:: EXTRAIT CHOISI ::
▽

Environ 200 chevaux utilisés chez Sanofi, pour produire des sérums, se seraient retrouvés dans l'assiette du consommateur après falsification des documents vétérinaires. Le géant pharmaceutique a indiqué avoir collaboré à l'enquête et avoir été interrogé en qualité de témoin.
Le site de Sanofi Pasteur, situé à Alba la Romaine en Ardèche, aurait cédés ces chevaux entre 2010 et 2012 à un marchand de chevaux du Gard, qui les aurait ensuite vendus à un négociant de Narbonne, soupçonné d'être l'organisateur du trafic. Aucun de ses collaborateurs n'aurait été mis en cause. L'enquête et les auditions des interpellés au cours de leur garde à vue serviront à établir quand et comment les documents vétérinaires ont été truqués et dans quelle mesure Sanofi ignorait de tels agissements.
Sanofi Pasteur a précisé avoir revendu autour de 200 chevaux depuis trois ans, en général à des écoles vétérinaires, des particuliers et des professionnels. Les bêtes, "identifiées avec des puces électroniques, pour la traçabilité", ne présentent pas de danger pour la consommation humaine, a assuré un porte-parole de Sanofi Pasteur, division vaccins du groupe. Il est précisé dans leur certificat de vente "que ces animaux ne doivent pas intégrer la filière alimentaire, non pas parce qu'il y a un danger mais par mesure de précaution", a-t-il dit.

△

:: DONNÉES FOURNIES ::
▽

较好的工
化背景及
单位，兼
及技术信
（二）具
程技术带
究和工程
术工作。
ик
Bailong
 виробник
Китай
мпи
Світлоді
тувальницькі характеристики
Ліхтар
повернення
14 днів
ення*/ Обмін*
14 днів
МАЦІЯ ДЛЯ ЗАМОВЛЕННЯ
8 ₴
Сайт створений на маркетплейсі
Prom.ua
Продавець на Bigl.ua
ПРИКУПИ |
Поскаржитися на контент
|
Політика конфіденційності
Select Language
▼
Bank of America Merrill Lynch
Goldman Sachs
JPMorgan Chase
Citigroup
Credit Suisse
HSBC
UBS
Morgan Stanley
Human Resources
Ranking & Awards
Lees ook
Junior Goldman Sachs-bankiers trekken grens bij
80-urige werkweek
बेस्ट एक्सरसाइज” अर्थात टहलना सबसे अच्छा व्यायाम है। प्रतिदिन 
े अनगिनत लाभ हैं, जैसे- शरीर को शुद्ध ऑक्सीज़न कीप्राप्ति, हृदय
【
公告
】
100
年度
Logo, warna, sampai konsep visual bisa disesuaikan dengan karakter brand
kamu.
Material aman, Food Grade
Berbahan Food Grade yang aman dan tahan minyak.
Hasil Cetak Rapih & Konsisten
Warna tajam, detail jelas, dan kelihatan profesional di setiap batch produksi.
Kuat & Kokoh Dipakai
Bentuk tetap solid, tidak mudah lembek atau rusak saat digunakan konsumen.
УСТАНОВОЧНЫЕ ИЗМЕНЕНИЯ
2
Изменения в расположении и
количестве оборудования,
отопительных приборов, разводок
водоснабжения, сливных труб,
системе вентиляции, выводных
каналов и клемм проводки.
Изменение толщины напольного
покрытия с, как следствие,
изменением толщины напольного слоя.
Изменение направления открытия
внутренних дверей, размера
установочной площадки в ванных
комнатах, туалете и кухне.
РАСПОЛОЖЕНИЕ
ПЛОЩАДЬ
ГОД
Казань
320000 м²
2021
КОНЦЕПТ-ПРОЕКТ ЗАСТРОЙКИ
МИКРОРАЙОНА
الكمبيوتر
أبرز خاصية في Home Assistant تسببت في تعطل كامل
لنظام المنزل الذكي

△

:: EXERCICES ::
**1)** Dans l'article sur les chevaux de Sanofi, pourquoi le certificat de vente interdit-il que ces bêtes entrent dans la filière alimentaire ? Répondez en une à trois phrases.
**2)** Recopiez le passage de l'article sur les chevaux de Sanofi qui va de « Environ 200 chevaux » à « de tels agissements. ».

:: CORRIGÉS ::
**1)** Ce n'est pas parce que ces chevaux présenteraient un danger. Selon le porte-parole de Sanofi Pasteur, cette interdiction est prise par mesure de précaution.

**2)**
Environ 200 chevaux utilisés chez Sanofi, pour produire des sérums, se seraient retrouvés dans l'assiette du consommateur après falsification des documents vétérinaires. Le géant pharmaceutique a indiqué avoir collaboré à l'enquête et avoir été interrogé en qualité de témoin.
Le site de Sanofi Pasteur, situé à Alba la Romaine en Ardèche, aurait cédés ces chevaux entre 2010 et 2012 à un marchand de chevaux du Gard, qui les aurait ensuite vendus à un négociant de Narbonne, soupçonné d'être l'organisateur du trafic. Aucun de ses collaborateurs n'aurait été mis en cause. L'enquête et les auditions des interpellés au cours de leur garde à vue serviront à établir quand et comment les documents vétérinaires ont été truqués et dans quelle mesure Sanofi ignorait de tels agissements.